Walter J. Harrelson, who laid the foundation for Wake Forest’s divinity school in the mid-1990s, died Sept. 5 in Winston-Salem. He was 92.
Harrelson is survived by three children. A memorial service will be held Sunday, Sept. 23, at 3 p.m. in Wait Chapel. Memorial gifts may be made to Wake Forest Baptist Church, P.O. Box 7326, Winston-Salem, NC 27109.
Harrelson was an internationally known Old Testament scholar and a former divinity dean at Vanderbilt University and the University of Chicago when he was hired in 1994 to guide the development of Wake Forest’s proposed divinity school.
School of Divinity Dean Gail O’Day said the school owes much to the work Harrelson did. “He was an incredibly important bridge person between the board’s approval (of a divinity school) and the first dean. He helped Wake Forest conceptualize what a divinity school for the late 20th century should be.”
From 1994 until 1996, Harrelson brought the vision for a divinity school closer to reality — articulating the need, developing the first curriculum, reaching out to churches, and raising funds and support.
“He was, in many ways, the first face of the divinity school,” said Bill J. Leonard, who was hired as the school’s first dean in 1996 as Harrelson was completing his work.
The idea of a divinity school had been discussed for much of Wake Forest’s history, but it wasn’t until 1989 that trustees approved starting the school, pending raising of the necessary funding. Four years later, with funding from the E. Rhoades and Leona B. Carpenter Foundation of Philadelphia, Harrelson was hired to ramp up plans for the school.

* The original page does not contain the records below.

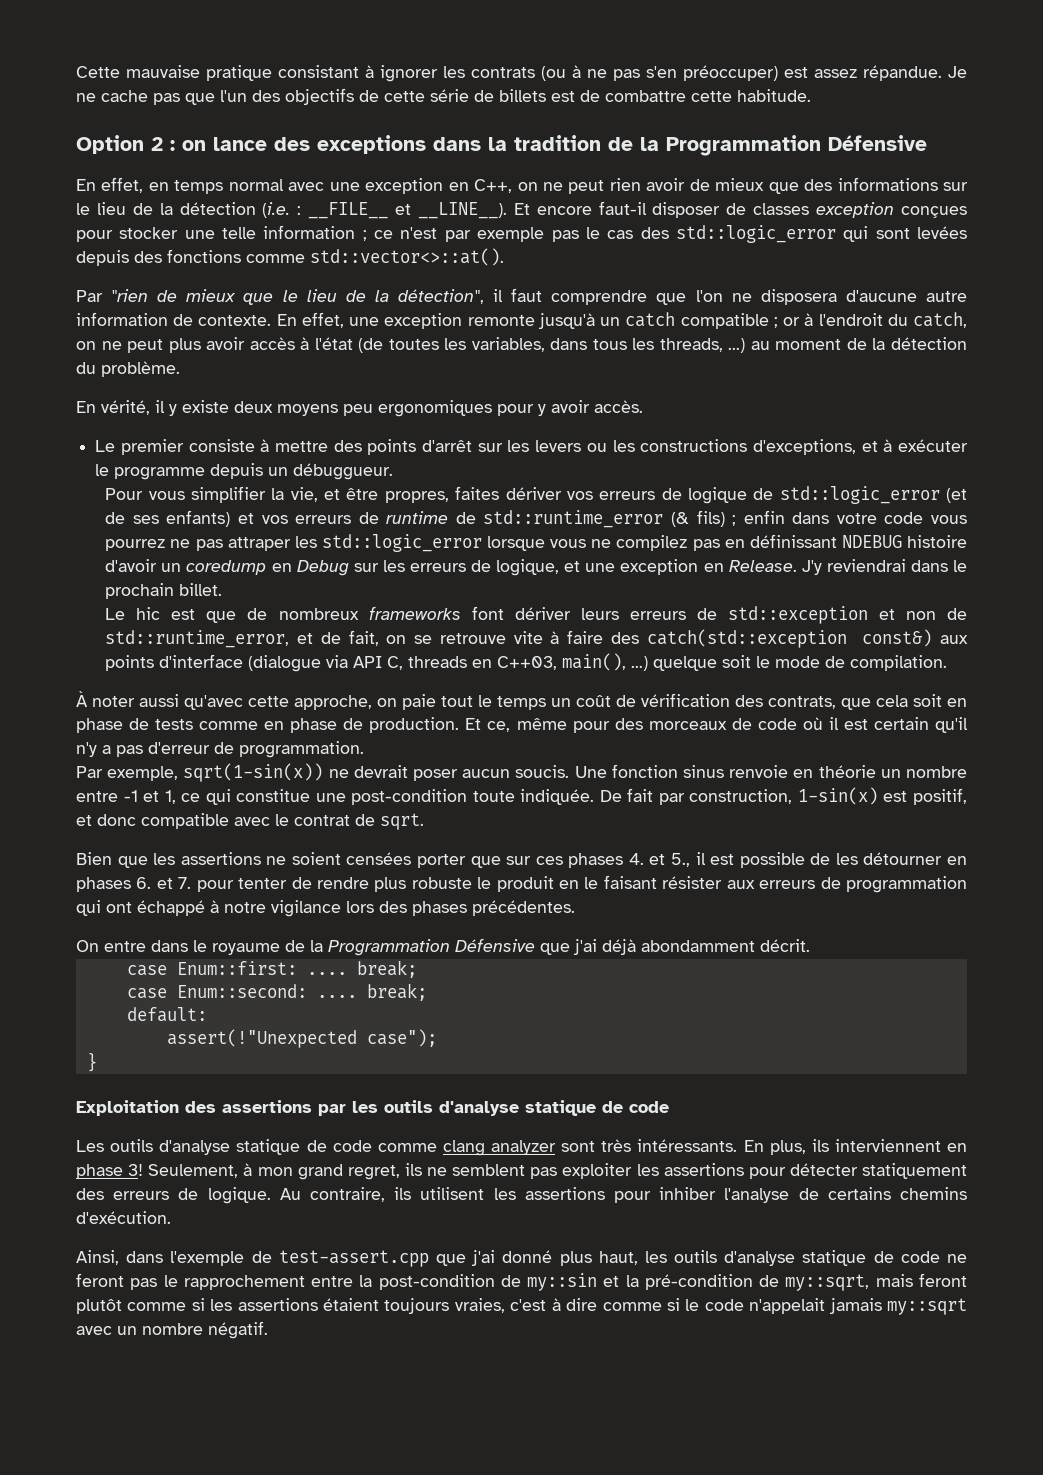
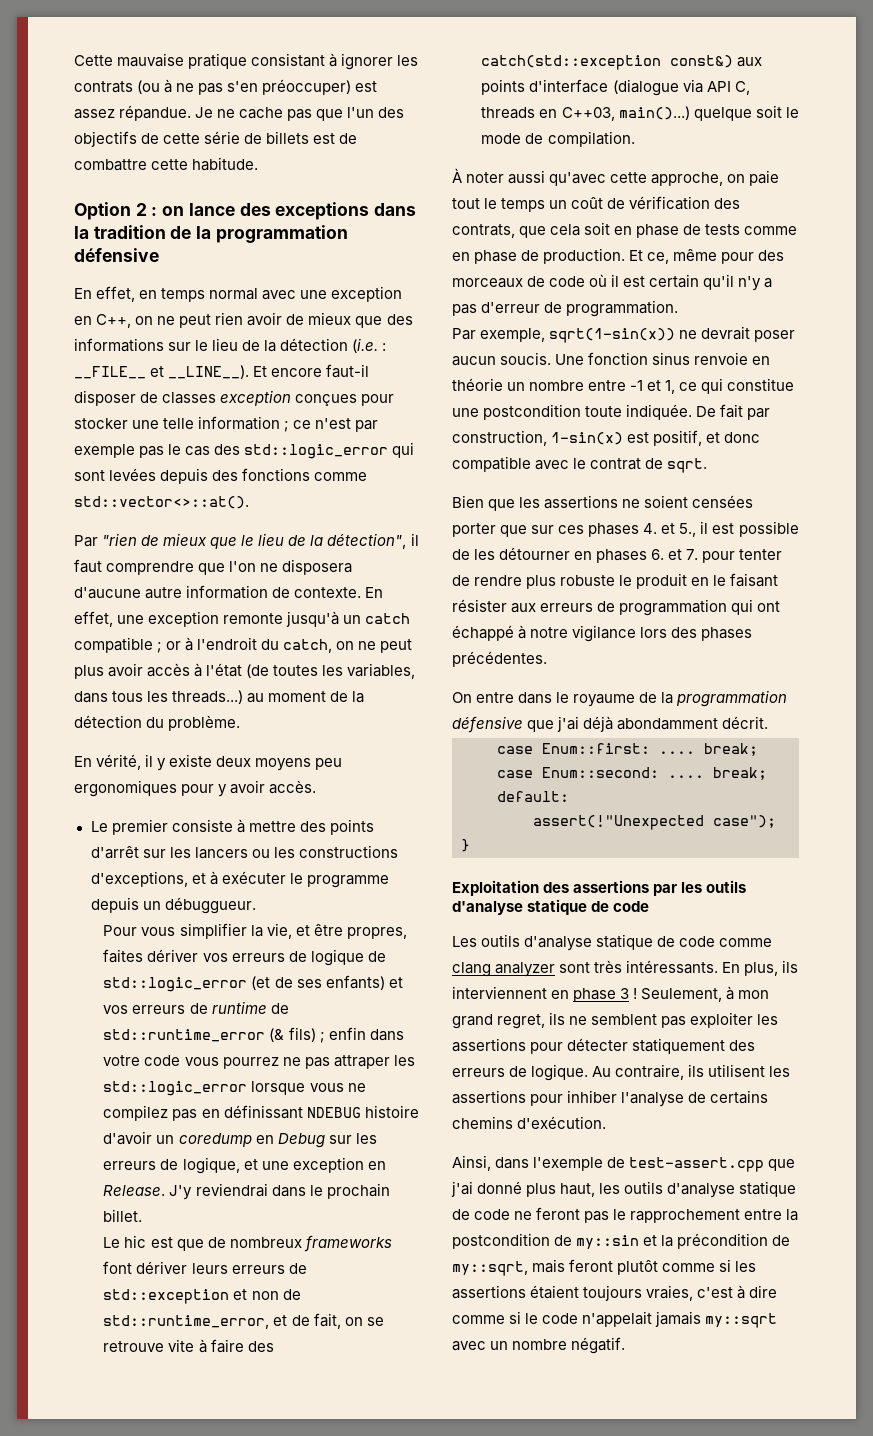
[666,135,927,156] Programmation Défensive -> [215,225,348,243] [74,248,159,262] programmation défensive
[659,338,746,353] threads, ...) -> [172,690,244,704] threads...)
[535,440,582,452] levers -> [194,847,248,859] lancers
[562,653,649,671] main(), ...) -> [618,106,690,120] main()...)
[351,789,468,805] post-condition -> [483,404,582,420] postcondition
[328,938,535,956] Programmation Défensive -> [676,690,788,707] [452,716,523,733] programmation défensive
[128,1164,144,1176] 3! -> [620,988,638,999] 3 !
[378,1274,495,1290] post-condition -> [452,1233,550,1249] postcondition
[644,1274,753,1290] pré-condition -> [677,1233,769,1249] précondition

He was the right person for the job, Leonard said. He brought credibility to the fledgling efforts to start the school and the right scholarly and academic background to plan its programs, Leonard said. “As a theological scholar, he articulated what he believed (then-Wake Forest president) Tom Hearn and others wanted the divinity school to look like,” Leonard said. “He was very concerned that the divinity school be a school of the University. He had a strong commitment to academic rigor and a strong commitment to (preparing students for) the practice of ministry. He was a lifelong Baptist, so he understood the University’s heritage well.”
Harrelson described the vision for the new school in a column in the Wake Forest Magazine in 1996. He envisioned the school as having “distinctive features not found in the region’s other divinity schools and seminars.” The school would be ecumenical in nature; it would have a core faculty, but would also draw upon faculty from across the University; and it would concentrate on preparing leaders for local congregations and Christian ministry.
“Is another (divinity school) really needed?” he wrote. “I believe the answer is a resounding ‘Yes.’ I know of no other divinity school in North America that is better positioned to offer fresh and distinctive education for Christian ministry in the early decades of the third millennium.”
After the School of Divinity opened in 1999, Harrelson remained one of its strongest advocates. Harrelson, whose official title was University Professor, also taught in the religion department and in the divinity school.
“God blessed Walter Harrelson with many talents, and Walter used them wisely,” said University Professor Phyllis Trible, who teaches in the divinity school. “Throughout his career he excelled as professor, administrator, scholar and author – all at the same time. His role in founding the divinity school at Wake Forest is unparalleled. Truly, a great man lived among us.”
Harrelson and his wife, Idella, moved to Southport, N.C. , after he left Wake Forest. They later returned to Winston-Salem. Idella Harrelson died in 2009.
A native of Brunswick County on the North Carolina coast, Harrelson attended Mars Hill College before serving four years in the U.S. Navy during World War II. He graduated from the University of North Carolina at Chapel Hill and received a Doctor of Theology degree from Union Theological Seminary in New York.
He taught at Andover Newton Theological School before being named dean of the University of Chicago Divinity School in 1955. He taught at Vanderbilt from 1960 until retiring in 1990; he was dean of Vanderbilt’s divinity school from 1967 until 1975.